▶ **DEINE AUFGABE**
Schreibe bitte im vorliegenden Text alles von "Die verschiedenen Rechte" bis hinunter zu "Recht, massgebend sei." neu und ersetze dabei "Sprichwörtern" durch "Redensarten".

▶ **VORLIEGENDER TEXT**

------------------------------------

Die verschiedenen Rechte legen die Frage nahe, welches derselben der Beurtheilung irgendeines Rechtsgeschäftes zu Grunde zu legen sei. Mit Bezug hierauf spricht das obige mit verwandten Sprichwörtern den Rechtssatz aus, dass zunächst das besondere Uebereinkommen, Gedinge, Gelübde und Willkür mit Ausschluss aller andern Rechte, und wenn der Gegenstand nicht öffentliche, sondern nur die Rechte der Vertragenden betrifft, selbst gegen jedes andere Gesetz, es sei Stadt-, Land- oder gemeines Recht, massgebend sei.

6 Willkür bringt Stadtrecht, Stadtrecht bringt Landrecht, Landrecht bringt gemein Recht. - Eisenhart, 3; Simrock, 11641; Graf, 25, 271; Sailer, 251; Bluntschli, I, 27, 2.

7 Willkür geht über alle Landrechte. - Graf, 24, 259.

Mnd.: Wilkor geit baven alle Landtrechte. (Dittmer, 91.)

8 Willkür wird ein Recht. - Graf, 21, 236.

Rechte und Rechtsformen bildeten sich a) durch Gesetze, b) aus Gewohnheit und c) durch Uebereinkunft zweier oder mehrerer Theile in Bezug auf irgendein Rechtsgeschäft. Diese Uebereinkunft, welche unter den Betheiligten wie ein geschriebenes Gesetz wirkt und oft die beliebte Ordnung eines ganzen Gemeindewesens über seine Rechtsverhältnisse in sich begreift, wird in den Rechtsbüchern durch Willkür bezeichnet. Man hat dabei nicht an das "subjective Belieben", das wir jetzt mit dem Wort zu verbinden pflegen, zu denken, sondern an eine getroffene Wahl, weil das Gute und Rechte erkoren wird.

Mnd.: Wilkor wirt eyn recht. (Daniels, 356, 51.)


Wilna.

1 Wären Wilna und Grodno weg, so wär' Litauen ein Dreck.

Poln.: Gdyby nie Wilno, Grodno, Kowno, toby Litwa byta g ..... (Lipinski, 64.)

2 Wer Wilna nicht gesehen, der hat kein Wunder gesehen.

Behaupten die Slawen: Kdo ve Vilne nebyval, ten divu nevidal. (Celakovsky, 484.)


Weim.

Man weiset wol up 'n Weim, man nich up de Höner. - Schiller, III, 14.


Wimmerl.

* A Wimmerl1 im Hirn haben. (Wien.)

1) Nach M. Höfer, Etym. Wochenbl., III, 297 = Hitzblatter, Auswuchs, Ast. Man sagt auch ein verwimmertes Herz oder Gewissen haben. Die obige Redensart wird meist in dem Sinne gebraucht: etwas verrückt sein. Anderwärts kommt die Redensart vor: Einen Wurm (s. d.) im Kopfe haben.


Wimmern.

* Er wimmert, wie der Jude am Pfahl.


Wimpel.

*1 Dä es we' ne Wimpel om Dag. (Köln.) - Weyden, III, 11.

*2 Es ist weder Wimpel noch Katzenschwanz zu sehen. (Holl.)

------------------------------------

▶ **MATERIAL**

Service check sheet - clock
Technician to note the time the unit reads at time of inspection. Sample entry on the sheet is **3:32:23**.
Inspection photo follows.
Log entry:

------------------------------------

▶ **ERGEBNIS**
Die verschiedenen Rechte legen die Frage nahe, welches derselben der Beurtheilung irgendeines Rechtsgeschäftes zu Grunde zu legen sei. Mit Bezug hierauf spricht das obige mit verwandten Redensarten den Rechtssatz aus, dass zunächst das besondere Uebereinkommen, Gedinge, Gelübde und Willkür mit Ausschluss aller andern Rechte, und wenn der Gegenstand nicht öffentliche, sondern nur die Rechte der Vertragenden betrifft, selbst gegen jedes andere Gesetz, es sei Stadt-, Land- oder gemeines Recht, massgebend sei.